South America Continues Its March Leftward
Bolivia Moves Far Left
With the election of Evo Morales as the new President of Bolivia, foreign firms operating there -- especially oil and gas multinationals -- can expect to be squeezed hard in the coming months. By most accounts, Evo Morales is not a pragmatist like Kirchner here in Argentina or Lula in Brazil. He is more in the mold of Chávez and Castro.
Argentina Continues Leaning Leftward
For Argentina, this comes right on the heels of the firing of the popular (and highly regarded) economy minister Roberto Lavagna, who many credit with reversing the economic decline of the country. Additionally, a few days later, Kirchner announced the complete repayment of the IMF debt. The debt was paid off in full and ahead of schedule.
It was likely not a decision that Lavagna would have supported -- as it depleted a significant amount the country's foreign currency reserves. Additionally, the interest rates on the loans provided by the IMF are typically lower than what Argentina can get from the private sector, meaning Argentina will be paying more to finance its external debt, since it will no longer be using IMF money.

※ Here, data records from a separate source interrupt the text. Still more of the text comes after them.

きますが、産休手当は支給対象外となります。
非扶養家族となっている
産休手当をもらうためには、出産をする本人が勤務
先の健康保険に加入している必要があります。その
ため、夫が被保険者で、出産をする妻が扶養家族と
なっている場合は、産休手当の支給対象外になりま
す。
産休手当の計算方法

Instead, it was a political decision on the part of Kirchner. Kirchner will now be free of the IMF's intervention in his economic programs. With both Lavagna and the IMF out of the way, Kirchner is free to exercise absolute control over the country's economy. During the announcement, he thanked Venezuela's Chávez for helping make it all possible. Chávez purchased $1 billion of Argentina's bonds this year.
The Effects of Kirchner's Plans Are Still Unknown
It remains to be seen what Kirchner will be doing with this new autonomy. So far, the market has pushed down the peso/dollar exchange rate to 3.05:1, from the previous level of 2.95:1. So for now, expatriates will be getting things 4% cheaper. It remains to be seen what will happen in the long term.
The markets didn't take kindly to the firing of Lavagna either, sending the MERVAL stock index down 5% on the day Lavagna was fired.
With the IMF debts repaid and Lavagna gone, my guess is that we won't see any increases in the utility rates that are being charged by the foreign multinationals that own the utilities here. With the IMF no longer negotiating on behalf of the multinationals, I can't think of any reason why Kirchner would be willing to give any ground on prices now, given his worry about inflation. A raise in utility prices would no doubt only exacerbate the inflation situation.